══ TASK DATA
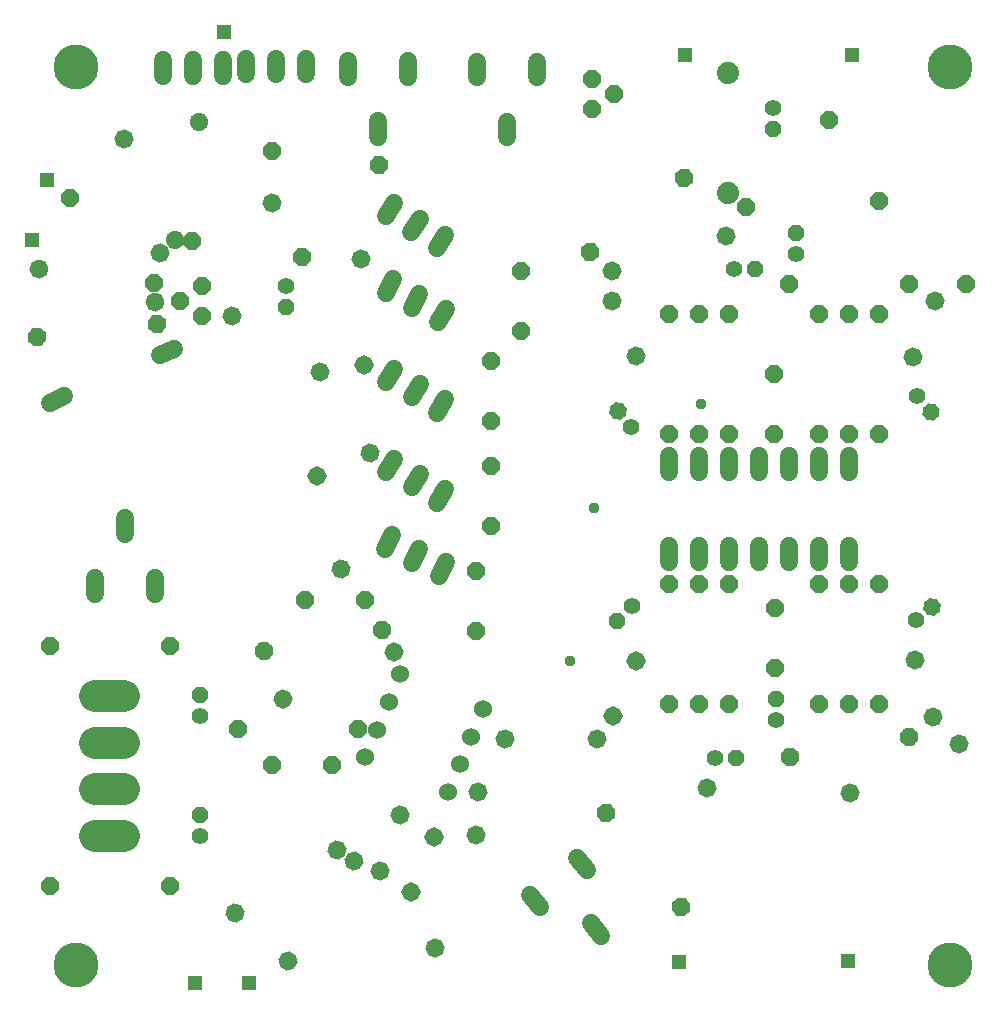
<source format=gbr>
G04 EAGLE Gerber RS-274X export*
G75*
%MOMM*%
%FSLAX34Y34*%
%LPD*%
%INSoldermask Top*%
%IPPOS*%
%AMOC8*
5,1,8,0,0,1.08239X$1,22.5*%
G01*
%ADD10P,1.539592X8X334.200000*%
%ADD11C,1.422400*%
%ADD12P,1.539592X8X151.200000*%
%ADD13P,1.539592X8X292.500000*%
%ADD14P,1.539592X8X61.200000*%
%ADD15P,1.539592X8X112.500000*%
%ADD16P,1.539592X8X247.500000*%
%ADD17C,1.879600*%
%ADD18C,1.524000*%
%ADD19C,1.524000*%
%ADD20C,2.717800*%
%ADD21P,1.649562X8X22.500000*%
%ADD22P,1.649562X8X292.500000*%
%ADD23P,1.649562X8X281.200000*%
%ADD24P,1.649562X8X89.900000*%
%ADD25P,1.649562X8X92.900000*%
%ADD26P,1.649562X8X72.700000*%
%ADD27P,1.649562X8X259.300000*%
%ADD28P,1.649562X8X234.400000*%
%ADD29P,1.649562X8X32.300000*%
%ADD30P,1.649562X8X225.700000*%
%ADD31P,1.649562X8X272.600000*%
%ADD32P,1.649562X8X69.100000*%
%ADD33P,1.649562X8X159.100000*%
%ADD34P,1.649562X8X112.500000*%
%ADD35P,1.649562X8X60.600000*%
%ADD36P,1.649562X8X309.600000*%
%ADD37P,1.649562X8X219.500000*%
%ADD38P,1.649562X8X331.300000*%
%ADD39P,1.649562X8X178.800000*%
%ADD40P,1.649562X8X226.700000*%
%ADD41P,1.649562X8X337.500000*%
%ADD42P,1.649562X8X32.200000*%
%ADD43P,1.649562X8X250.700000*%
%ADD44P,1.649562X8X366.600000*%
%ADD45P,1.649562X8X28.800000*%
%ADD46P,1.649562X8X272.900000*%
%ADD47P,1.649562X8X98.200000*%
%ADD48P,1.649562X8X316.600000*%
%ADD49P,1.649562X8X129.400000*%
%ADD50P,1.539592X8X22.500000*%
%ADD51P,1.649562X8X270.300000*%
%ADD52P,1.649562X8X272.500000*%
%ADD53P,1.649562X8X85.400000*%
%ADD54P,1.649562X8X271.600000*%
%ADD55R,1.311200X1.311200*%
%ADD56C,3.803200*%
%ADD57C,0.959600*%


D10*
X784164Y648204D03*
D11*
X772337Y661479D03*
D12*
X518692Y649080D03*
D11*
X529809Y635204D03*
D13*
X650051Y887735D03*
D11*
X650051Y905515D03*
D14*
X785188Y482600D03*
D11*
X771312Y471483D03*
D13*
X237651Y737013D03*
D11*
X237651Y754793D03*
D15*
X164802Y407817D03*
D11*
X164802Y390037D03*
D15*
X164802Y306217D03*
D11*
X164802Y288437D03*
D16*
X517964Y470756D03*
D11*
X530537Y483328D03*
D17*
X611951Y934725D03*
X611951Y833125D03*
D18*
X143461Y701033D02*
X131321Y695830D01*
X50077Y661009D02*
X37937Y655806D01*
X714750Y610646D02*
X714750Y597438D01*
X689350Y597438D02*
X689350Y610646D01*
X562350Y610646D02*
X562350Y597438D01*
X562350Y534446D02*
X562350Y521238D01*
X663950Y597438D02*
X663950Y610646D01*
X638550Y610646D02*
X638550Y597438D01*
X587750Y597438D02*
X587750Y610646D01*
X613150Y610646D02*
X613150Y597438D01*
X587750Y534446D02*
X587750Y521238D01*
X613150Y521238D02*
X613150Y534446D01*
X638550Y534446D02*
X638550Y521238D01*
X663950Y521238D02*
X663950Y534446D01*
X689350Y534446D02*
X689350Y521238D01*
X714750Y521238D02*
X714750Y534446D01*
D19*
X334654Y425777D03*
X324811Y402362D03*
X395057Y372833D03*
X404900Y396248D03*
X314968Y378946D03*
X305125Y355531D03*
X385214Y349418D03*
X375371Y326002D03*
D20*
X101175Y328315D02*
X76029Y328315D01*
X76029Y367939D02*
X101175Y367939D01*
X101175Y407563D02*
X76029Y407563D01*
X76029Y288691D02*
X101175Y288691D01*
D21*
X37802Y246527D03*
X139402Y246527D03*
X37802Y449727D03*
X139402Y449727D03*
D22*
X497088Y904013D03*
X516138Y916713D03*
X497088Y929413D03*
D23*
X164153Y893335D03*
X144245Y793704D03*
D24*
X264678Y593501D03*
X303722Y687299D03*
D25*
X267159Y681443D03*
X301241Y777157D03*
D26*
X251682Y779171D03*
X316718Y857229D03*
D27*
X295245Y267723D03*
X239612Y182708D03*
D28*
X280939Y277270D03*
X194684Y223581D03*
D21*
X197773Y379103D03*
X299373Y379103D03*
D29*
X219551Y445823D03*
X319669Y463117D03*
D30*
X329060Y444807D03*
X235676Y404782D03*
D31*
X399082Y289500D03*
X364499Y193966D03*
D32*
X627847Y821615D03*
X697655Y895435D03*
D33*
X813847Y756496D03*
X740027Y826304D03*
D22*
X689350Y731042D03*
X689350Y629442D03*
D34*
X714750Y629442D03*
X714750Y731042D03*
X740150Y629442D03*
X740150Y731042D03*
D21*
X663950Y756442D03*
X765550Y756442D03*
D35*
X495085Y783356D03*
X575038Y846047D03*
D22*
X613150Y731042D03*
X613150Y629442D03*
D34*
X587750Y629442D03*
X587750Y731042D03*
X562350Y629442D03*
X562350Y731042D03*
D36*
X101162Y879374D03*
X131036Y782265D03*
D37*
X610931Y796694D03*
X513770Y766989D03*
D38*
X508807Y308319D03*
X572470Y229138D03*
D34*
X613150Y400842D03*
X613150Y502442D03*
D22*
X587750Y502442D03*
X587750Y400842D03*
X562350Y502442D03*
X562350Y400842D03*
D39*
X594293Y329844D03*
X501262Y370682D03*
D40*
X807978Y366635D03*
X715306Y324987D03*
D34*
X689350Y400842D03*
X689350Y502442D03*
D22*
X714750Y502442D03*
X714750Y400842D03*
X740150Y502442D03*
X740150Y400842D03*
D41*
X54778Y828641D03*
X126620Y756798D03*
D42*
X664951Y355693D03*
X765098Y372811D03*
D18*
X134101Y932620D02*
X134101Y945828D01*
X184901Y945828D02*
X184901Y932620D01*
X159501Y932620D02*
X159501Y945828D01*
X255197Y947003D02*
X255197Y933795D01*
X204397Y933795D02*
X204397Y947003D01*
X229797Y947003D02*
X229797Y933795D01*
X290557Y931595D02*
X290557Y944803D01*
X315957Y894003D02*
X315957Y880795D01*
X341357Y931595D02*
X341357Y944803D01*
X126702Y507131D02*
X126702Y493923D01*
X101302Y544723D02*
X101302Y557931D01*
X75902Y507131D02*
X75902Y493923D01*
D43*
X226159Y868690D03*
X158439Y792949D03*
D44*
X29143Y768537D03*
X126856Y740702D03*
D45*
X27506Y710945D03*
X128492Y722094D03*
D46*
X226323Y824754D03*
X192241Y729041D03*
D47*
X284352Y514974D03*
X309448Y613426D03*
D18*
X344200Y799900D02*
X351200Y811101D01*
X372740Y797641D02*
X365741Y786440D01*
X322660Y813359D02*
X329659Y824560D01*
X350912Y747770D02*
X344488Y736230D01*
X366682Y723877D02*
X373106Y735417D01*
X328718Y760123D02*
X322294Y748583D01*
X351091Y671467D02*
X344309Y660133D01*
X366103Y647089D02*
X372886Y658423D01*
X329297Y684511D02*
X322514Y673177D01*
X351091Y595267D02*
X344309Y583933D01*
X366103Y570889D02*
X372886Y582223D01*
X329297Y608311D02*
X322514Y596977D01*
X350647Y532010D02*
X344753Y520190D01*
X367485Y508856D02*
X373378Y520677D01*
X327915Y543344D02*
X322022Y531523D01*
D34*
X166899Y754620D03*
X147849Y741920D03*
X166899Y729220D03*
D48*
X513879Y741528D03*
X534622Y695156D03*
D24*
X514489Y390092D03*
X534012Y436991D03*
D49*
X785634Y389239D03*
X770867Y437845D03*
D15*
X652550Y404846D03*
D11*
X652550Y387066D03*
D50*
X619213Y355041D03*
D11*
X601433Y355041D03*
D50*
X634740Y769142D03*
D11*
X616960Y769142D03*
D51*
X362977Y288146D03*
X343783Y241111D03*
D52*
X334724Y306681D03*
X317349Y258944D03*
D34*
X436600Y716600D03*
X436600Y767400D03*
X411200Y640400D03*
X411200Y691200D03*
X411200Y551500D03*
X411200Y602300D03*
X398500Y462600D03*
X398500Y513400D03*
D21*
X254016Y488684D03*
X304816Y488684D03*
D53*
X400522Y326087D03*
X423664Y371310D03*
D21*
X226438Y349105D03*
X277238Y349105D03*
D34*
X651887Y430698D03*
X651887Y481498D03*
X651250Y629442D03*
X651250Y680242D03*
D54*
X787312Y742071D03*
X769189Y694613D03*
D18*
X399473Y931168D02*
X399473Y944376D01*
X424873Y893576D02*
X424873Y880368D01*
X450273Y931168D02*
X450273Y944376D01*
X444700Y239077D02*
X452886Y228712D01*
X496118Y214953D02*
X504304Y204588D01*
X492753Y260197D02*
X484567Y270562D01*
D15*
X670124Y799081D03*
D11*
X670124Y781301D03*
D55*
X185194Y969436D03*
X22579Y793122D03*
X35818Y844016D03*
X160812Y164474D03*
X206543Y164303D03*
X714107Y182827D03*
X571016Y182068D03*
X575728Y950068D03*
X717493Y950255D03*
D56*
X60000Y940000D03*
X60000Y180000D03*
X800000Y180000D03*
X800000Y940000D03*
D57*
X498847Y566292D03*
X589224Y654983D03*
X478059Y436959D03*
M02*

</source>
════
Going back over the entries above, copy word for word every line from the one that has "X341357Y931595D02*" on through the one that has "X484567Y270562D01*".

RESULT OF THIS TASK -
X341357Y931595D02*
X341357Y944803D01*
X126702Y507131D02*
X126702Y493923D01*
X101302Y544723D02*
X101302Y557931D01*
X75902Y507131D02*
X75902Y493923D01*
D43*
X226159Y868690D03*
X158439Y792949D03*
D44*
X29143Y768537D03*
X126856Y740702D03*
D45*
X27506Y710945D03*
X128492Y722094D03*
D46*
X226323Y824754D03*
X192241Y729041D03*
D47*
X284352Y514974D03*
X309448Y613426D03*
D18*
X344200Y799900D02*
X351200Y811101D01*
X372740Y797641D02*
X365741Y786440D01*
X322660Y813359D02*
X329659Y824560D01*
X350912Y747770D02*
X344488Y736230D01*
X366682Y723877D02*
X373106Y735417D01*
X328718Y760123D02*
X322294Y748583D01*
X351091Y671467D02*
X344309Y660133D01*
X366103Y647089D02*
X372886Y658423D01*
X329297Y684511D02*
X322514Y673177D01*
X351091Y595267D02*
X344309Y583933D01*
X366103Y570889D02*
X372886Y582223D01*
X329297Y608311D02*
X322514Y596977D01*
X350647Y532010D02*
X344753Y520190D01*
X367485Y508856D02*
X373378Y520677D01*
X327915Y543344D02*
X322022Y531523D01*
D34*
X166899Y754620D03*
X147849Y741920D03*
X166899Y729220D03*
D48*
X513879Y741528D03*
X534622Y695156D03*
D24*
X514489Y390092D03*
X534012Y436991D03*
D49*
X785634Y389239D03*
X770867Y437845D03*
D15*
X652550Y404846D03*
D11*
X652550Y387066D03*
D50*
X619213Y355041D03*
D11*
X601433Y355041D03*
D50*
X634740Y769142D03*
D11*
X616960Y769142D03*
D51*
X362977Y288146D03*
X343783Y241111D03*
D52*
X334724Y306681D03*
X317349Y258944D03*
D34*
X436600Y716600D03*
X436600Y767400D03*
X411200Y640400D03*
X411200Y691200D03*
X411200Y551500D03*
X411200Y602300D03*
X398500Y462600D03*
X398500Y513400D03*
D21*
X254016Y488684D03*
X304816Y488684D03*
D53*
X400522Y326087D03*
X423664Y371310D03*
D21*
X226438Y349105D03*
X277238Y349105D03*
D34*
X651887Y430698D03*
X651887Y481498D03*
X651250Y629442D03*
X651250Y680242D03*
D54*
X787312Y742071D03*
X769189Y694613D03*
D18*
X399473Y931168D02*
X399473Y944376D01*
X424873Y893576D02*
X424873Y880368D01*
X450273Y931168D02*
X450273Y944376D01*
X444700Y239077D02*
X452886Y228712D01*
X496118Y214953D02*
X504304Y204588D01*
X492753Y260197D02*
X484567Y270562D01*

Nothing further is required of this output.